Description of the task
Extract the entries in their exact form.
━━ Data listing
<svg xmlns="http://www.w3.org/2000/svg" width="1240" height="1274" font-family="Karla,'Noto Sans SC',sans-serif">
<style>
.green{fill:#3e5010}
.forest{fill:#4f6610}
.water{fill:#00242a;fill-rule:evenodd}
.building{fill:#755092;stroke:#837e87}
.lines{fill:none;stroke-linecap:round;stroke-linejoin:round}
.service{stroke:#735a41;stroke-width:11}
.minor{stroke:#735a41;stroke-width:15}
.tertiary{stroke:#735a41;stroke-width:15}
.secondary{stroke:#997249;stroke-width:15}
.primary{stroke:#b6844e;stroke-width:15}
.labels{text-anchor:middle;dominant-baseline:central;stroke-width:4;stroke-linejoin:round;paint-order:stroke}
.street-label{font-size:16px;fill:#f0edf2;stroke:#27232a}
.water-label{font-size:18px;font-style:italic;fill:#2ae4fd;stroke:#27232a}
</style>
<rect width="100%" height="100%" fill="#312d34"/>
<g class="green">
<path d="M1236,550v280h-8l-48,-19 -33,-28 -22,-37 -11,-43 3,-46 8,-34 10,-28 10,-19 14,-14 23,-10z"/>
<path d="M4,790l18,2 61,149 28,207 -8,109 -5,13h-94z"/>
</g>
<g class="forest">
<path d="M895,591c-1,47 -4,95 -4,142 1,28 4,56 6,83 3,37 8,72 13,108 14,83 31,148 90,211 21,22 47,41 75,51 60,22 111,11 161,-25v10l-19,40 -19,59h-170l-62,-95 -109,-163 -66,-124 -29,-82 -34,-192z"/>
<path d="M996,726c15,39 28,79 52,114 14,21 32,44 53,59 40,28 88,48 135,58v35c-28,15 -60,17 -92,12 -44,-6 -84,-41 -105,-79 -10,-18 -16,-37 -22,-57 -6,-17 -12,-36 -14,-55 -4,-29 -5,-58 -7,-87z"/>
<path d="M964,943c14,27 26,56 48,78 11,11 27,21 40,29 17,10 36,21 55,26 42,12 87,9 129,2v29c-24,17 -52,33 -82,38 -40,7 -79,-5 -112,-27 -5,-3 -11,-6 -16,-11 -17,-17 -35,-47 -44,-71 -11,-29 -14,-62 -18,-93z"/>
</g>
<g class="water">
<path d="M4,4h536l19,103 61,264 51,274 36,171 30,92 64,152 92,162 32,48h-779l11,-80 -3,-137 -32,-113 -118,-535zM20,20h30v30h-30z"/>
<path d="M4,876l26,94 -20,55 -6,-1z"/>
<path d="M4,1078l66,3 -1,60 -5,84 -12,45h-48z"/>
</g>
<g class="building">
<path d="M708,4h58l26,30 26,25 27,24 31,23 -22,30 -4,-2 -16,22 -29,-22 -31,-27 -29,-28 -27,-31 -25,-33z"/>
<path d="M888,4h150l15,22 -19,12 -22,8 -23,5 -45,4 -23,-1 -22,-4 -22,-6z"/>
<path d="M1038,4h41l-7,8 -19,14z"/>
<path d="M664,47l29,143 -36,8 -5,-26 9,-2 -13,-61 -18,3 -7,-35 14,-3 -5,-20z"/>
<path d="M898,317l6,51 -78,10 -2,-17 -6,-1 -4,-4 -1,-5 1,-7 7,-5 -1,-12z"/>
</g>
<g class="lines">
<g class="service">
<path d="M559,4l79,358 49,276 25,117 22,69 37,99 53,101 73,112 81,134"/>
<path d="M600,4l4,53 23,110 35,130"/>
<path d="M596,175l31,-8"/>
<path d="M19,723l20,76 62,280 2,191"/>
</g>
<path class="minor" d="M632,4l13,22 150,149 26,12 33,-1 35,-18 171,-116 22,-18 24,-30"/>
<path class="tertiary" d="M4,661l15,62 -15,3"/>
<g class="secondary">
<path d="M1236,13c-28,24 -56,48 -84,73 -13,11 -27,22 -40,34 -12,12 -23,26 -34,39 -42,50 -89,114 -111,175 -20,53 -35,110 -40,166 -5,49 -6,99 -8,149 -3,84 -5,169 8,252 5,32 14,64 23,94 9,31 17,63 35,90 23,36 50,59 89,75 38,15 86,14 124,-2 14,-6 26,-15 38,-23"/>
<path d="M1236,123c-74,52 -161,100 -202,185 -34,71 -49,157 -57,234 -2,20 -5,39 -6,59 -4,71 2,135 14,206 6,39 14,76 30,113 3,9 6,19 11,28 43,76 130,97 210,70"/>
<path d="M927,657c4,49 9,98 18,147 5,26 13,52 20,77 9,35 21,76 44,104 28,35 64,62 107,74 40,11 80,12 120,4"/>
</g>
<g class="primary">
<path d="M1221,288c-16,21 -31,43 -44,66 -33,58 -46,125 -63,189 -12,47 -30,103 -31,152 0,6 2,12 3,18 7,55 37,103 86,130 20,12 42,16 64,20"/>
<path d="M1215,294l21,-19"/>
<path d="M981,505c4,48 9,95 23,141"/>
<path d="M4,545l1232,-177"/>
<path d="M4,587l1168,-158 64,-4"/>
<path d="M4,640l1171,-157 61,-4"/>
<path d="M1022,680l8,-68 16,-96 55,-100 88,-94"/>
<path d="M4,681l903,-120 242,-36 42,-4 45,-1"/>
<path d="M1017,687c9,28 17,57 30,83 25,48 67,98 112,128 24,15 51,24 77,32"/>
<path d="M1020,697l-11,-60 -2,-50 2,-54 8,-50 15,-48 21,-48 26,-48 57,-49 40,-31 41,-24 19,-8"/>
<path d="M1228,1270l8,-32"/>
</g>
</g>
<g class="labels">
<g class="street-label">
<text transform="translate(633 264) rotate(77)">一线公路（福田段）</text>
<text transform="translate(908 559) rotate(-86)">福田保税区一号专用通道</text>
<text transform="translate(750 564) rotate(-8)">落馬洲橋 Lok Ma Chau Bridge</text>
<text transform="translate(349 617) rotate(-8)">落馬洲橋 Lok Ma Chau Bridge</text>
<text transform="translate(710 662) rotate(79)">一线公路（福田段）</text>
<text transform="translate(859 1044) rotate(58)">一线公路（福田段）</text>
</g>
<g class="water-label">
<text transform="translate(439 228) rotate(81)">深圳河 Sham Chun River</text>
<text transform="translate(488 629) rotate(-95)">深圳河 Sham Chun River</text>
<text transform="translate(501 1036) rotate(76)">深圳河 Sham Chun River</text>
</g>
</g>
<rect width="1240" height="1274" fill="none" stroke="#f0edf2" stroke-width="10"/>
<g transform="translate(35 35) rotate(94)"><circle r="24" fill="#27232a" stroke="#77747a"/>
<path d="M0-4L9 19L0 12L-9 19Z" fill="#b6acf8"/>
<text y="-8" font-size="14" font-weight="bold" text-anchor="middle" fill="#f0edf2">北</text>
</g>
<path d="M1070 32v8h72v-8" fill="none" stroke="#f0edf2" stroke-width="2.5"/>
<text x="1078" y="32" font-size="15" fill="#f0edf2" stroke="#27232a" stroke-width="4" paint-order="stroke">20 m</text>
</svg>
━━━━
Answer below
<svg xmlns="http://www.w3.org/2000/svg" width="1240" height="1274" font-family="Karla,'Noto Sans SC',sans-serif">
<style>
.green{fill:#3e5010}
.forest{fill:#4f6610}
.water{fill:#00242a;fill-rule:evenodd}
.building{fill:#755092;stroke:#837e87}
.lines{fill:none;stroke-linecap:round;stroke-linejoin:round}
.service{stroke:#735a41;stroke-width:11}
.minor{stroke:#735a41;stroke-width:15}
.tertiary{stroke:#735a41;stroke-width:15}
.secondary{stroke:#997249;stroke-width:15}
.primary{stroke:#b6844e;stroke-width:15}
.labels{text-anchor:middle;dominant-baseline:central;stroke-width:4;stroke-linejoin:round;paint-order:stroke}
.street-label{font-size:16px;fill:#f0edf2;stroke:#27232a}
.water-label{font-size:18px;font-style:italic;fill:#2ae4fd;stroke:#27232a}
</style>
<rect width="100%" height="100%" fill="#312d34"/>
<g class="green">
<path d="M1236,550v280h-8l-48,-19 -33,-28 -22,-37 -11,-43 3,-46 8,-34 10,-28 10,-19 14,-14 23,-10z"/>
<path d="M4,790l18,2 61,149 28,207 -8,109 -5,13h-94z"/>
</g>
<g class="forest">
<path d="M895,591c-1,47 -4,95 -4,142 1,28 4,56 6,83 3,37 8,72 13,108 14,83 31,148 90,211 21,22 47,41 75,51 60,22 111,11 161,-25v10l-19,40 -19,59h-170l-62,-95 -109,-163 -66,-124 -29,-82 -34,-192z"/>
<path d="M996,726c15,39 28,79 52,114 14,21 32,44 53,59 40,28 88,48 135,58v35c-28,15 -60,17 -92,12 -44,-6 -84,-41 -105,-79 -10,-18 -16,-37 -22,-57 -6,-17 -12,-36 -14,-55 -4,-29 -5,-58 -7,-87z"/>
<path d="M964,943c14,27 26,56 48,78 11,11 27,21 40,29 17,10 36,21 55,26 42,12 87,9 129,2v29c-24,17 -52,33 -82,38 -40,7 -79,-5 -112,-27 -5,-3 -11,-6 -16,-11 -17,-17 -35,-47 -44,-71 -11,-29 -14,-62 -18,-93z"/>
</g>
<g class="water">
<path d="M4,4h536l19,103 61,264 51,274 36,171 30,92 64,152 92,162 32,48h-779l11,-80 -3,-137 -32,-113 -118,-535zM20,20h30v30h-30z"/>
<path d="M4,876l26,94 -20,55 -6,-1z"/>
<path d="M4,1078l66,3 -1,60 -5,84 -12,45h-48z"/>
</g>
<g class="building">
<path d="M708,4h58l26,30 26,25 27,24 31,23 -22,30 -4,-2 -16,22 -29,-22 -31,-27 -29,-28 -27,-31 -25,-33z"/>
<path d="M888,4h150l15,22 -19,12 -22,8 -23,5 -45,4 -23,-1 -22,-4 -22,-6z"/>
<path d="M1038,4h41l-7,8 -19,14z"/>
<path d="M664,47l29,143 -36,8 -5,-26 9,-2 -13,-61 -18,3 -7,-35 14,-3 -5,-20z"/>
<path d="M898,317l6,51 -78,10 -2,-17 -6,-1 -4,-4 -1,-5 1,-7 7,-5 -1,-12z"/>
</g>
<g class="lines">
<g class="service">
<path d="M559,4l79,358 49,276 25,117 22,69 37,99 53,101 73,112 81,134"/>
<path d="M600,4l4,53 23,110 35,130"/>
<path d="M596,175l31,-8"/>
<path d="M19,723l20,76 62,280 2,191"/>
</g>
<path class="minor" d="M632,4l13,22 150,149 26,12 33,-1 35,-18 171,-116 22,-18 24,-30"/>
<path class="tertiary" d="M4,661l15,62 -15,3"/>
<g class="secondary">
<path d="M1236,13c-28,24 -56,48 -84,73 -13,11 -27,22 -40,34 -12,12 -23,26 -34,39 -42,50 -89,114 -111,175 -20,53 -35,110 -40,166 -5,49 -6,99 -8,149 -3,84 -5,169 8,252 5,32 14,64 23,94 9,31 17,63 35,90 23,36 50,59 89,75 38,15 86,14 124,-2 14,-6 26,-15 38,-23"/>
<path d="M1236,123c-74,52 -161,100 -202,185 -34,71 -49,157 -57,234 -2,20 -5,39 -6,59 -4,71 2,135 14,206 6,39 14,76 30,113 3,9 6,19 11,28 43,76 130,97 210,70"/>
<path d="M927,657c4,49 9,98 18,147 5,26 13,52 20,77 9,35 21,76 44,104 28,35 64,62 107,74 40,11 80,12 120,4"/>
</g>
<g class="primary">
<path d="M1221,288c-16,21 -31,43 -44,66 -33,58 -46,125 -63,189 -12,47 -30,103 -31,152 0,6 2,12 3,18 7,55 37,103 86,130 20,12 42,16 64,20"/>
<path d="M1215,294l21,-19"/>
<path d="M981,505c4,48 9,95 23,141"/>
<path d="M4,545l1232,-177"/>
<path d="M4,587l1168,-158 64,-4"/>
<path d="M4,640l1171,-157 61,-4"/>
<path d="M1022,680l8,-68 16,-96 55,-100 88,-94"/>
<path d="M4,681l903,-120 242,-36 42,-4 45,-1"/>
<path d="M1017,687c9,28 17,57 30,83 25,48 67,98 112,128 24,15 51,24 77,32"/>
<path d="M1020,697l-11,-60 -2,-50 2,-54 8,-50 15,-48 21,-48 26,-48 57,-49 40,-31 41,-24 19,-8"/>
<path d="M1228,1270l8,-32"/>
</g>
</g>
<g class="labels">
<g class="street-label">
<text transform="translate(633 264) rotate(77)">一线公路（福田段）</text>
<text transform="translate(908 559) rotate(-86)">福田保税区一号专用通道</text>
<text transform="translate(750 564) rotate(-8)">落馬洲橋 Lok Ma Chau Bridge</text>
<text transform="translate(349 617) rotate(-8)">落馬洲橋 Lok Ma Chau Bridge</text>
<text transform="translate(710 662) rotate(79)">一线公路（福田段）</text>
<text transform="translate(859 1044) rotate(58)">一线公路（福田段）</text>
</g>
<g class="water-label">
<text transform="translate(439 228) rotate(81)">深圳河 Sham Chun River</text>
<text transform="translate(488 629) rotate(-95)">深圳河 Sham Chun River</text>
<text transform="translate(501 1036) rotate(76)">深圳河 Sham Chun River</text>
</g>
</g>
<rect width="1240" height="1274" fill="none" stroke="#f0edf2" stroke-width="10"/>
<g transform="translate(35 35) rotate(94)"><circle r="24" fill="#27232a" stroke="#77747a"/>
<path d="M0-4L9 19L0 12L-9 19Z" fill="#b6acf8"/>
<text y="-8" font-size="14" font-weight="bold" text-anchor="middle" fill="#f0edf2">北</text>
</g>
<path d="M1070 32v8h72v-8" fill="none" stroke="#f0edf2" stroke-width="2.5"/>
<text x="1078" y="32" font-size="15" fill="#f0edf2" stroke="#27232a" stroke-width="4" paint-order="stroke">20 m</text>
</svg>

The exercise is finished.